Tawakal diartikan dengan sikap pasrah diri kepada kehendak Allah, dan percaya sepenuh hati atas kepada Allah (dalam Kamus Besar Bahasa Indonesiai). Tawakal memiliki dua dimensi pokok. Pertama, dimensi kerelaan hati terhadap sesuatu yang terjadi. Kedua, dimensi usaha secara optimal untuk memperoleh yang terbaik (Rusdi, 2016). Maka, tawakal merupakan gabungan antara sebuah upaya dan kemudian berserah diri kepada Allah.

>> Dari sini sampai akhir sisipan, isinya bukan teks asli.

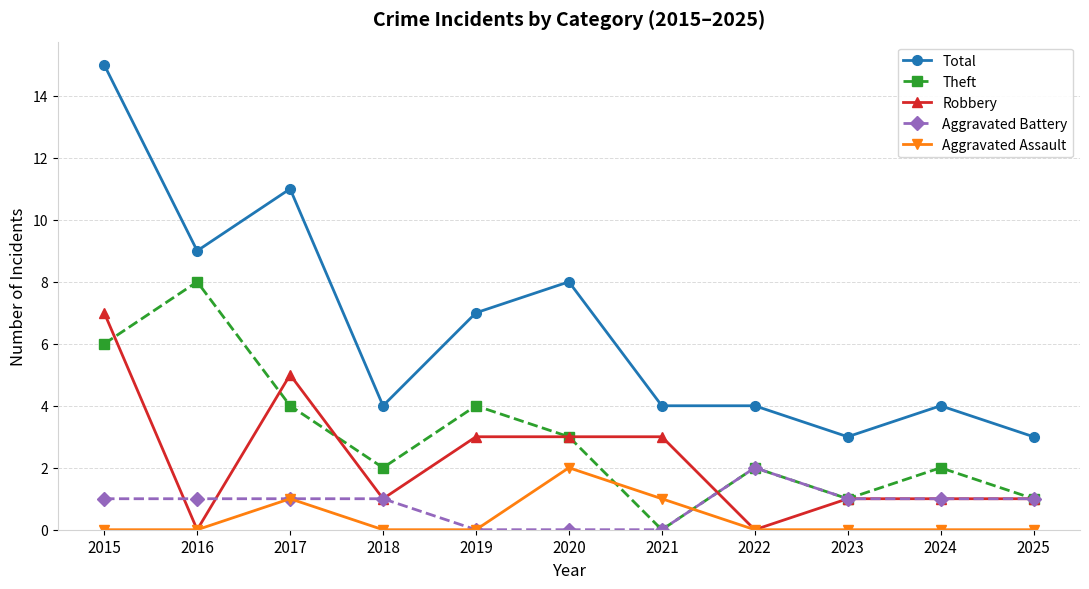

What is the sum of all Total values?

72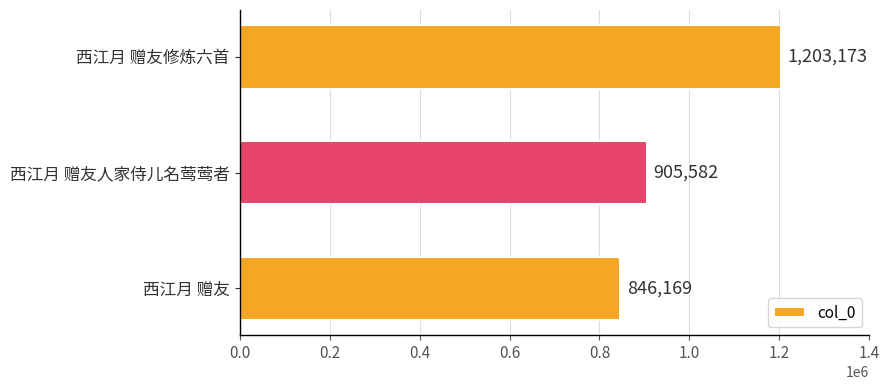

How many bars are there in total?

3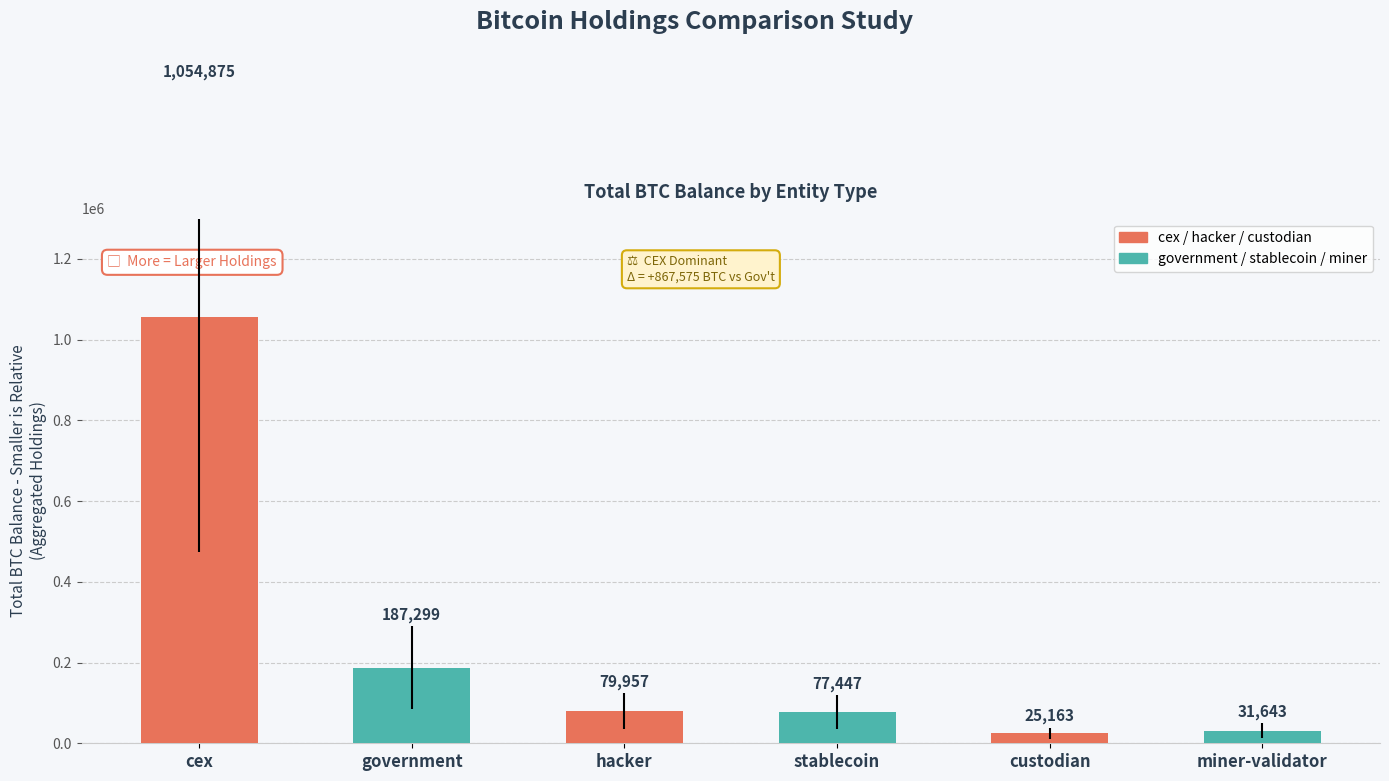

What position from the right is cex?

6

Dengan demikian, sikap tawakal dapat dijadikan formula dalam memperoleh kebahagiaan hidup, individu yang bertawakal berarti sudah tidak perlu memfokuskan seluruh perhatiaannya terhadap apa yang akan terjadi, termasuk perhatian mereka mengenai masa depan mereka. Karena terlalu mengkhawatirkan masa depan diri sendiri akan menjadikan hidup tidak optimal, bahkan akan dirundung perasaan cemas, panik, stress, yang semua itu menjadi aitem-aitem yang berlawanan dengan kondisi bahagia. Memang mengaplikasikan sikap tawakal dalam kehidupan tidak semudah memahami tawakal itu sendiri. Bahkan terdapat ungkapan kerja keras yang cerdas adalah tawakal.
Referensi
Bakri, S. (2020). Akhlaq Tasawuf, Dimensi Spiritual dalam Kesejarahan Islam. Efudepress.
Bakri, S. & Ahmad Saifuddin. (2019). Sufi Helaing, Integrasi Tasawuf dan Psikologi dalam Penyembuhan Fisik dan Psikis. Depok: PT. RajaGrafindo.
Hall. (1993). Teori-Teori Psikodinamik (Klinis). Kanisius.
Manson, M. (n.d.). The Subtle Art of Not Giving a Fuck. HarperOne.
Rusdi, A. (2016). Tawakal dalam Psikologi Islam dan Konstruksi Alat Ukurnya. Universitas Islam Indonesia.
Wahyudi, M. A. (2020). Psychological Well-Being Sufism Practitioners as A Sufistic Counceling. Konseling Religi, 11(1), 145–159.
Wilcox, L. (2018). Psikologi Kepribadian, Menyelami Misteri Kepribadian Manusia. IRCiSoD.